Habitué à des films plus sanguinolents et déroutants, Argento nous mène ici vers un thriller onirique. Concept qu’il développe, avant tout, à travers l’esthétique du film. En effet, avec ses films Suspiria et Inferno, il a habitué son public à un jeu de couleur soutenu. Ces derniers, caractérisant son cinéma, allant du chaud au froid (rouge, rose, bleu) et accentuant ainsi la charge émotive du spectateur, en fonction de l’émotion qu’il cherche à lui transmettre. Avec Phenomena, Argento a opté pour une ambiance bien plus uniforme, en utilisant principalement la couleur blanche et noir puis en y ajoutant du bleu. Cette dernière couleur apparaît lors des crises de somnambulisme de la jeune fille. On retrouve, en second lieu et toujours en lien avec ces couleurs, un jeu de forme. Accentué notamment par les insectes, vus comme acteurs du film à la même échelle que l’humain. On peut constater que lorsque Jennifer se fait enquiquiner par ses camarades, elle fait appel à une flopée de mouches qui arrivent en masse. Au dedans, le temps semble s’arrêter (l’une des scènes mémorables de Phenomena, Jennifer se retrouve immobile, cheveux aux vents, appelant ces insectes à l’aide, en leur disant qu’elle les aime tous). Au dehors ces mêmes mouches se meuvent et créent une énorme tache noire, envahissant la façade du pensionnat.

L’auteur a choisi ici le décor suisse. Une nature à l’ambiance glaciale, ses montagnes, ses rivières, ses lacs, des immeubles et monuments gothiques. Cette nature rend terrifiante l’atmosphère. Les arbres bougent tels des monstres. Les insectes nécrophages sont de vrais résidents suisses et infestent les cadavres (pour la petite info’, ces types d’insectes sont utilisés dans la vraie vie, par les polices scientifiques afin d’élucider des crimes. Un processus qui aurait inspiré Argento pour son œuvre). Comme il l’a fait dans Inferno, Argento se plait à jouer avec la profondeur et la découverte de pièces et d’endroits camouflés. Après s’être enfuie, la protagoniste est retrouvée par Frau Bruckner alias Nicolodi, et se retrouve piégée dans cette maison, complice des meurtres. Soupçonnant quelque chose, elle cherche une issue de secours. Se jouent alors une dizaine de minutes où la jeune Corvino va découvrir des lieux insoupçonnés de cette maison algide, arrivant jusqu’à tomber sur le point culminant du film, dans un étage souterrain, où réside le fils de Bruckner, enfant difforme et se trouvant être l’assassin en complicité avec sa mère (voulant le protéger) des meurtres commis.

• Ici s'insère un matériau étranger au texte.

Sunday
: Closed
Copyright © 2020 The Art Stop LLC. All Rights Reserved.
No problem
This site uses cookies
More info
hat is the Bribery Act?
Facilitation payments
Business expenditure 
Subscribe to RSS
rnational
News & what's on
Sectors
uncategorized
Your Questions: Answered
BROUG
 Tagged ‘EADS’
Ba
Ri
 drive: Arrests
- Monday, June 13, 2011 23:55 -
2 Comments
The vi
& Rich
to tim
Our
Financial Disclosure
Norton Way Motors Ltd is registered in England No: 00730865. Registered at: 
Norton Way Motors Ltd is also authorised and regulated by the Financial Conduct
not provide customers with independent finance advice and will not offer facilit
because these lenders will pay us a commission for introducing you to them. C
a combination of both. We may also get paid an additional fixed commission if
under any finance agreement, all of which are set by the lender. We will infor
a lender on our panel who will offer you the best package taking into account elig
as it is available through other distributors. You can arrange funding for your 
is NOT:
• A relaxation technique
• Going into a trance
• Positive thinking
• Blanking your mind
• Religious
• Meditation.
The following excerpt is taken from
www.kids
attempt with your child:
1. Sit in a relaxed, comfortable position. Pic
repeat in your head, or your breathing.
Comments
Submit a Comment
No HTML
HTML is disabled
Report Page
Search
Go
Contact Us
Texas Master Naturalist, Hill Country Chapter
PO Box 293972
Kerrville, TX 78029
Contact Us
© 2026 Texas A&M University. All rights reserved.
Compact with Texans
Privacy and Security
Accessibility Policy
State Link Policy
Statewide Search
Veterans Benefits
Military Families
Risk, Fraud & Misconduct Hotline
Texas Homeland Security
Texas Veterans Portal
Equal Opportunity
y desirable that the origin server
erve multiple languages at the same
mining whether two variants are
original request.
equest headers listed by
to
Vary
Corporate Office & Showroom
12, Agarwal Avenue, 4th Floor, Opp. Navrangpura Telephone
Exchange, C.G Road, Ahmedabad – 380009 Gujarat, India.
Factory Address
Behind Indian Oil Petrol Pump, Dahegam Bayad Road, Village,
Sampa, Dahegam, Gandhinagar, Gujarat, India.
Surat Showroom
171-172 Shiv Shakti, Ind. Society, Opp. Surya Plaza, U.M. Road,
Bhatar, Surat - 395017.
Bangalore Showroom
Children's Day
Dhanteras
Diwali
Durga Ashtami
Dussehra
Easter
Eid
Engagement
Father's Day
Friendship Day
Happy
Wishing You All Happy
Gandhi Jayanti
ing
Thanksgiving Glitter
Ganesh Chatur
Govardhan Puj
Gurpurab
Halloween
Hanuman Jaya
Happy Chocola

Pour illustrer le tout, Dario Argento a fait appel à son groupe fétiche, à savoir les Goblins menés par Claudio Simonetti (un groupe rock progressif italien, connu pour réaliser la bande-son de bon nombres de films d’horreur italiens de l’époque, et acolytes de Dario Argento). Il a, cette fois-ci, introduit certaines musiques de la scène métal de l’époque. Il contribue ainsi en mélangeant le métal à l’horreur à une combinaison magistrale. La crise de somnambulisme illustrée par le titre Flash of the Blade du groupe d’heavy metal, Iron Maiden. La scène de l’assassinat du professeur, quant à elle, est rendue épique par la chanson Locomotive de Motorhead. Bien entendu, Simonetti signe encore une fois ici une bande-son electro pop fabuleuse avec un thème principal mémorable pour les fans, grâce à voix hypnotique de Pina Magri, soprano italo-américaine.

Nul doute que Phenomena reste l’un des films le plus controversé et unique de Dario Argento. De sa confession, il s’agirait même de l’un de ses films préférés. Cependant, lors de sa sortie les critiques se veulent méprisantes, reprochant à la narration de Phenomena d’être creuse, ennuyante et trop déconcertante, sans doute l’habitude de ses précédents films qui se veulent beaucoup moins contemplatifs.

Ce qu’on peut en tirer, c’est qu’il a réalisé ici son film, sans doute, le plus abouti. La construction psychique des personnages suffisamment exploitée permet d’avoir les informations nécessaires et mystiques, permettant ainsi au spectateur de suivre l’histoire avec simplicité. Il continue, avec ce film, d’exploiter un thème récurrent dans son cinéma, celui de jeunes femmes ingénues, se retrouvant dans des situations irréelles. Dans cette œuvre, il montre à quel point ce type de jeune femme peut être une héroïne courageuse et phénoménale.